In sharp contrast to these clemencies, it has been reported Trump supporters have created a list of officials “disloyal” to the president, and another of those who are loyal to replace them.

And all of this doesn’t even cover his administration’s extreme turnover rate, with many of his former staff members having been forced out not for incompetence, mismanagement, or scandal, but because they pushed back against Trump’s wildest inclinations.

What does it say about a man when he uses his unilateral powers to reward those who favor him, and punish the rest?

It says he values adherence more than merit.

It says he values allegiance over justice.

And it says he values himself over the people he’s been elected to lead.

All politics aside, Trump has shown he’s the worst kind of leader — one who believes his power is a right.

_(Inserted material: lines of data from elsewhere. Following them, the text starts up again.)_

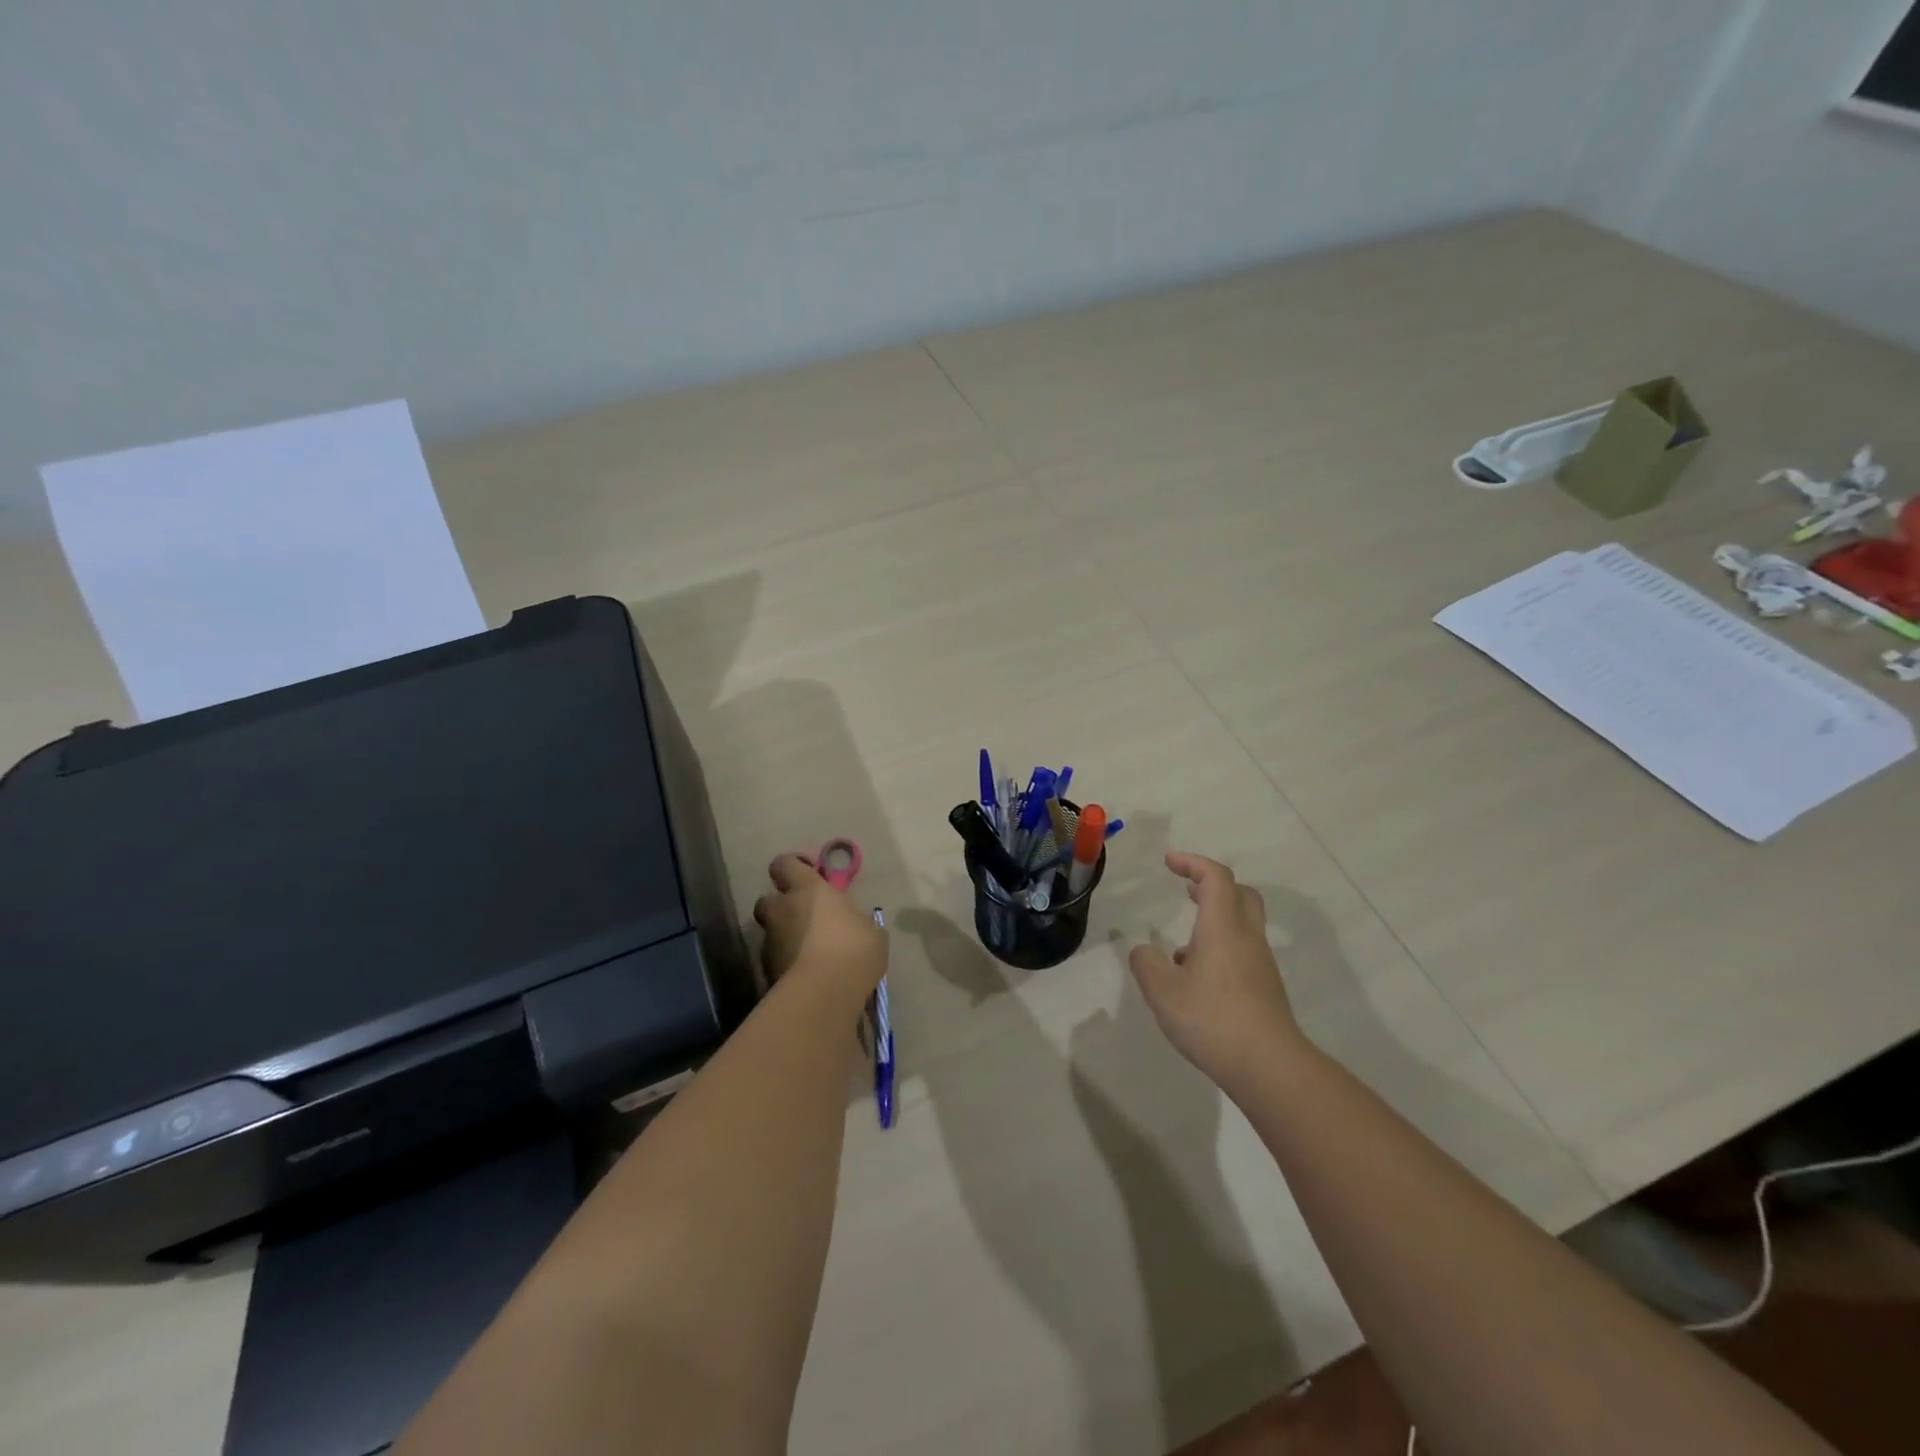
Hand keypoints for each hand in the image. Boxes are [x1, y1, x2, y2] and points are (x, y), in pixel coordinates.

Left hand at [752, 853, 887, 998]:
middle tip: (806, 918)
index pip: (785, 864)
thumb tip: (854, 926)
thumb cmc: (853, 949)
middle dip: (782, 906)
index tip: (810, 875)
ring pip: (772, 932)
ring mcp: (770, 942)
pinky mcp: (766, 972)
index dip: (794, 867)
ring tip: (812, 954)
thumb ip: (857, 923)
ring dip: (786, 938)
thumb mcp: (871, 932)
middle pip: (768, 900)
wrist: (823, 995)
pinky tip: (809, 976)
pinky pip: (776, 960)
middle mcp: (782, 910)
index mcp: (808, 890)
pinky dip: (788, 964)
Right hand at [1128, 852, 1302, 1087]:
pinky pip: (1243, 951)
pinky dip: (1220, 948)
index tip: (1169, 862)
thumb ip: (1146, 964)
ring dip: (1214, 920)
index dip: (1193, 863)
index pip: (1216, 877)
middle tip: (1187, 889)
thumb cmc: (1212, 1020)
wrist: (1270, 1067)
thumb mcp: (1162, 992)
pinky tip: (1197, 980)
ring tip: (1180, 948)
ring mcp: (1261, 964)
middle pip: (1240, 893)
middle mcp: (1246, 938)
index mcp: (1222, 928)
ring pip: (1242, 924)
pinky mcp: (1265, 988)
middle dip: (1212, 884)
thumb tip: (1145, 951)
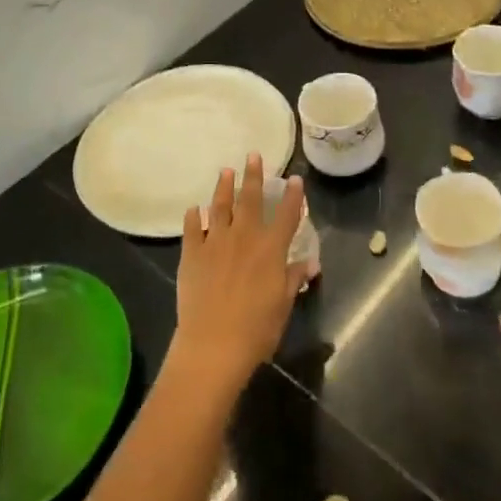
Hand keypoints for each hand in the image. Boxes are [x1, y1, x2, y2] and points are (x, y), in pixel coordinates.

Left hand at [169, 154, 306, 394]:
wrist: (213, 345)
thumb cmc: (256, 330)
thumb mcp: (283, 305)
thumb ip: (293, 279)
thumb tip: (308, 263)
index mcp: (271, 249)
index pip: (287, 215)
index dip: (294, 196)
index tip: (296, 179)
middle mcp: (245, 237)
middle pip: (251, 199)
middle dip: (254, 176)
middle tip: (253, 155)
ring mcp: (216, 242)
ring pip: (220, 206)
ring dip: (224, 187)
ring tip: (226, 171)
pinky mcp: (192, 254)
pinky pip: (192, 229)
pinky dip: (194, 217)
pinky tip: (194, 209)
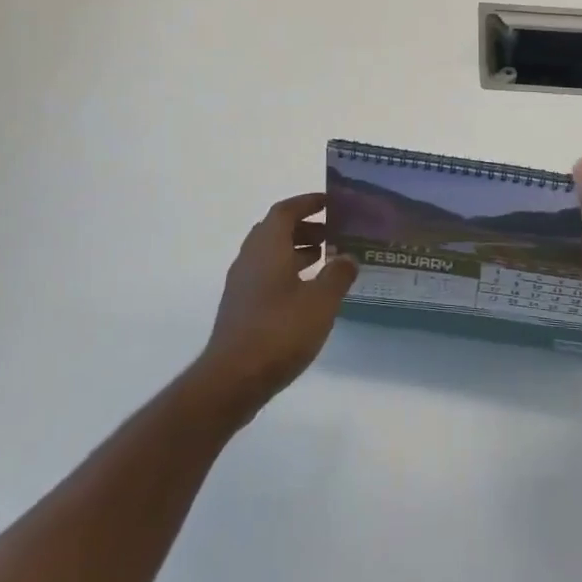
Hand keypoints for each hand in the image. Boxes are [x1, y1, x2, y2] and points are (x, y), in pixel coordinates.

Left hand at [194, 193, 357, 417]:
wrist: (232, 378)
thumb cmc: (279, 331)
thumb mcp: (320, 302)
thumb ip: (337, 275)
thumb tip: (348, 257)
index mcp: (267, 246)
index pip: (286, 210)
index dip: (308, 203)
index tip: (331, 203)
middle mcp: (250, 257)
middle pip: (276, 229)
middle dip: (305, 227)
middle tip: (334, 234)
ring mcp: (242, 282)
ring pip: (270, 253)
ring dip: (296, 250)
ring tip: (326, 260)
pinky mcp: (240, 306)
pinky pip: (266, 274)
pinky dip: (287, 271)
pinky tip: (307, 292)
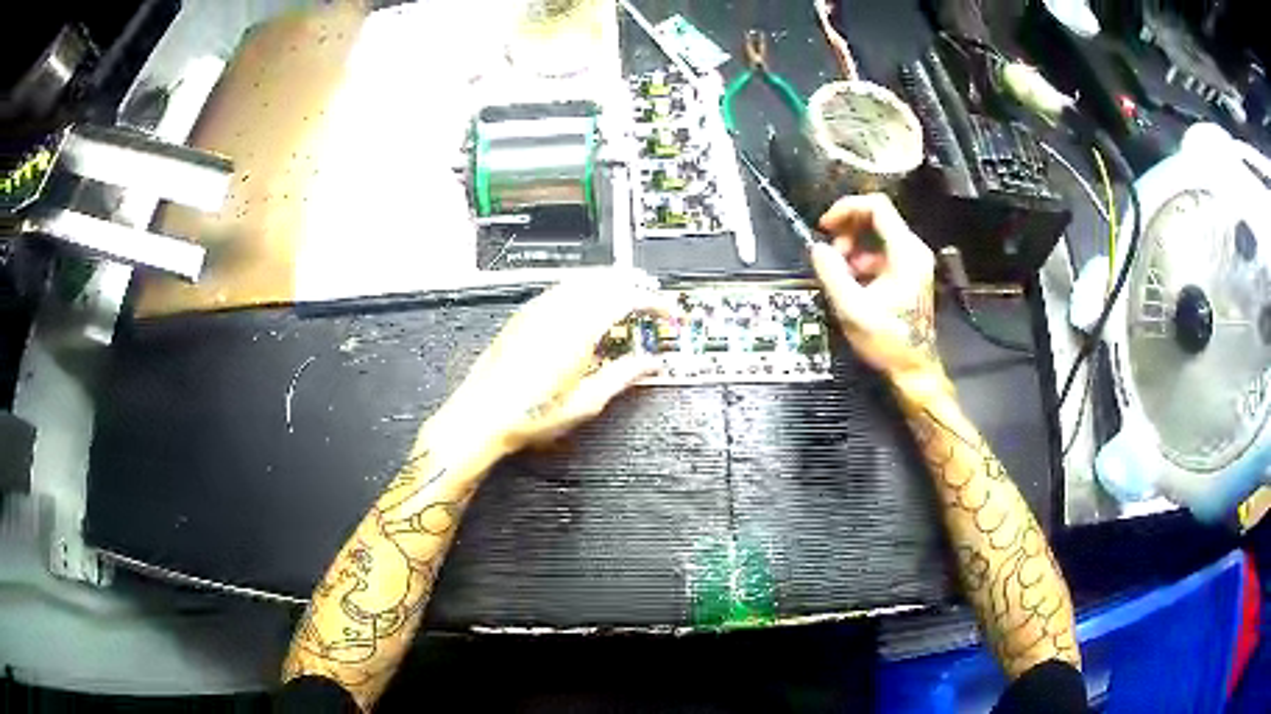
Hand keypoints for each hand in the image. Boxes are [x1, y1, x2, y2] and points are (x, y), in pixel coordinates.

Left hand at [444, 270, 672, 455]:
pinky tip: (585, 302)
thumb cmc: (528, 415)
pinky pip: (560, 288)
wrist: (482, 417)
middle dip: (633, 285)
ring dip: (608, 282)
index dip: (653, 302)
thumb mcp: (586, 403)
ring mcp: (537, 311)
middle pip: (604, 280)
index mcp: (578, 331)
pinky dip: (583, 288)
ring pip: (581, 280)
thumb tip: (647, 365)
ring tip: (624, 295)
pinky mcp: (523, 316)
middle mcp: (558, 313)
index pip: (626, 298)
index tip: (668, 312)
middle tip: (651, 298)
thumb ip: (622, 376)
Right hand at [810, 194, 948, 397]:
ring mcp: (913, 261)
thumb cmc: (889, 342)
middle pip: (877, 217)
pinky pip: (881, 251)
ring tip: (840, 271)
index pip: (877, 207)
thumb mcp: (853, 309)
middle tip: (831, 252)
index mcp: (906, 254)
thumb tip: (817, 249)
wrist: (913, 368)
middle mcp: (914, 251)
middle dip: (847, 229)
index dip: (847, 208)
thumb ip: (832, 274)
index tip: (826, 225)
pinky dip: (862, 258)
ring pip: (877, 234)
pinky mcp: (909, 272)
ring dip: (853, 246)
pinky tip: (853, 281)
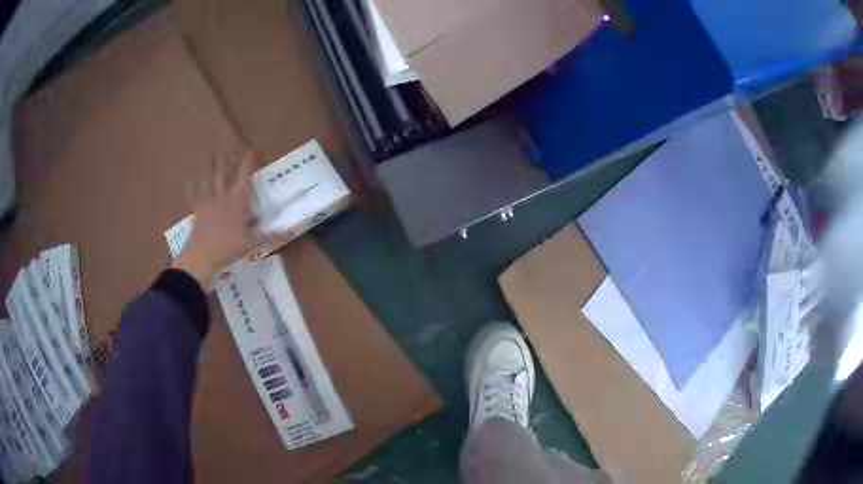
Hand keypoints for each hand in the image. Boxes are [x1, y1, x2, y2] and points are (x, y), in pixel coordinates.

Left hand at [173, 152, 263, 288]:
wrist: (203, 256)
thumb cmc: (228, 248)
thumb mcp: (251, 243)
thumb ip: (268, 236)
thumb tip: (287, 233)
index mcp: (238, 203)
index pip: (244, 179)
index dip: (247, 164)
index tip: (249, 152)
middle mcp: (223, 198)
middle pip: (223, 175)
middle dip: (224, 162)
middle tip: (224, 150)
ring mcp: (209, 203)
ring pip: (209, 181)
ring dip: (210, 168)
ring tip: (211, 157)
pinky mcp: (198, 211)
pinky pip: (194, 196)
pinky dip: (191, 187)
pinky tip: (189, 180)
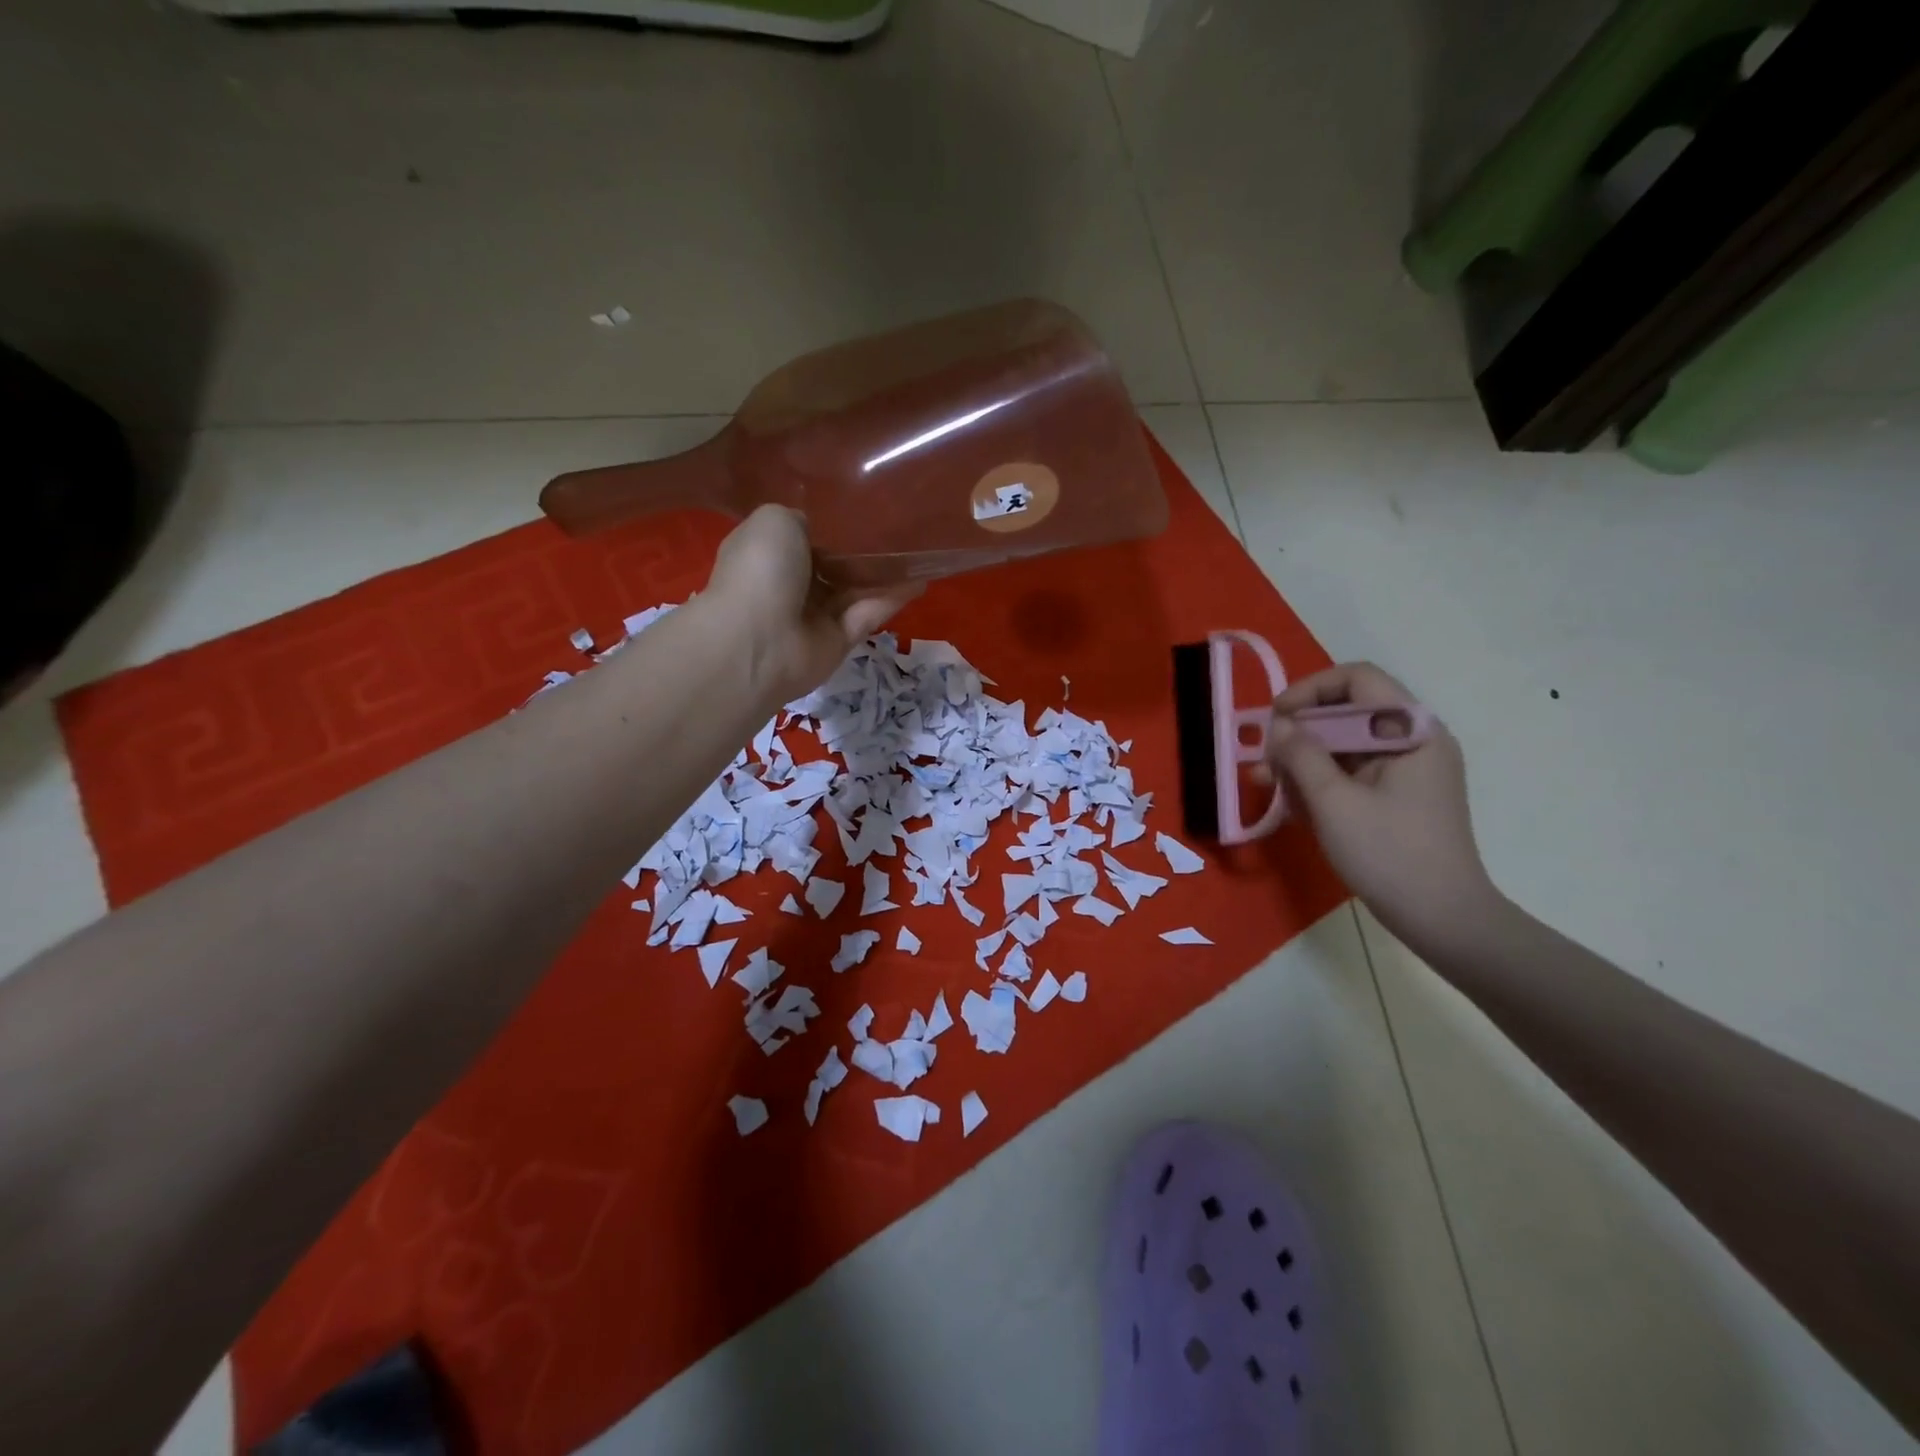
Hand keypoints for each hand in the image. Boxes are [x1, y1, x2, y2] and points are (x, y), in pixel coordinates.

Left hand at [703, 505, 921, 707]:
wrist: (758, 641)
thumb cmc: (760, 571)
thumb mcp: (775, 520)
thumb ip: (800, 519)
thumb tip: (819, 529)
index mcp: (767, 555)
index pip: (801, 539)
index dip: (828, 528)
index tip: (861, 511)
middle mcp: (789, 586)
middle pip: (832, 566)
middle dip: (861, 551)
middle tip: (898, 530)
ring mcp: (814, 617)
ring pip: (854, 590)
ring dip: (884, 574)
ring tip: (919, 552)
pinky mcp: (838, 641)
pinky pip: (868, 614)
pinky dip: (891, 598)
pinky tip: (919, 579)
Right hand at [1266, 663, 1501, 953]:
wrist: (1443, 918)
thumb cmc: (1389, 854)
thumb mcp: (1333, 802)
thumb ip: (1301, 756)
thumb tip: (1278, 726)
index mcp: (1412, 731)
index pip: (1358, 679)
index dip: (1310, 690)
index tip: (1276, 719)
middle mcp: (1414, 740)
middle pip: (1348, 712)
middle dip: (1300, 732)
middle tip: (1264, 760)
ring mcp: (1408, 769)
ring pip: (1345, 744)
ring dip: (1303, 760)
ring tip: (1266, 785)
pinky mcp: (1399, 795)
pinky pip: (1352, 772)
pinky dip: (1321, 781)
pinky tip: (1293, 805)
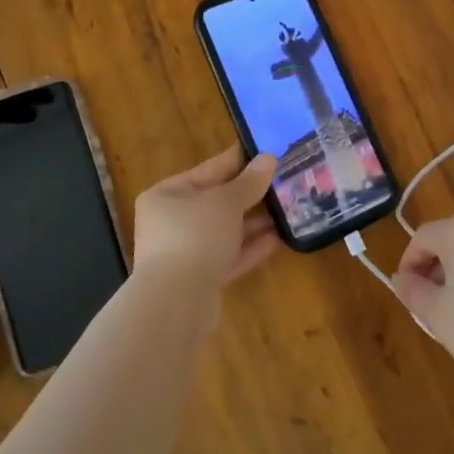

That belief isn’t fit for a king, let alone a democratically-elected leader.

So far, there have been enough degrees of separation between the president and those he’s pardoned to warrant some benefit of the doubt; none of these people were convicted of crimes that were connected to Trump and his administration.

That may not always be so.

Former National Security Adviser Michael Flynn is being prosecuted for lying to officials during Special Council Robert Mueller’s investigation into Russian interference and obstruction of justice in Trump’s administration, and Roger Stone was just sentenced to 40 months for both lying to investigation officials and witness tampering.

Trump has loudly declared both these cases have been miscarriages of justice, and I’d argue the only thing stopping him from granting Flynn and Stone clemency is the upcoming election; to do so now would likely cost him the next four years.

But if he wins, there’s little — if anything — standing against him from further eroding the rule of law.

And if this all isn’t enough to convince some of you of the president’s character, remember that he has already declared himself above the law.

“I have the absolute right to pardon myself,” he tweeted on June 4, 2018.

The 2020 election is more than just deciding who is going to lead our country; it’s a referendum on how we want our country to be led. I believe the vast majority of us will vote for what we think is best for America, but I also think we are quick to convince ourselves the ends will justify the means.

Democracies cannot survive many pyrrhic victories.

If you have even the smallest twinge of doubt about which candidate to vote for this November, I urge you to not just consider the causes they champion, but how they will utilize their power to meet those goals.

Unlimited power doesn’t make a good leader.

And good leaders don’t need ultimate power.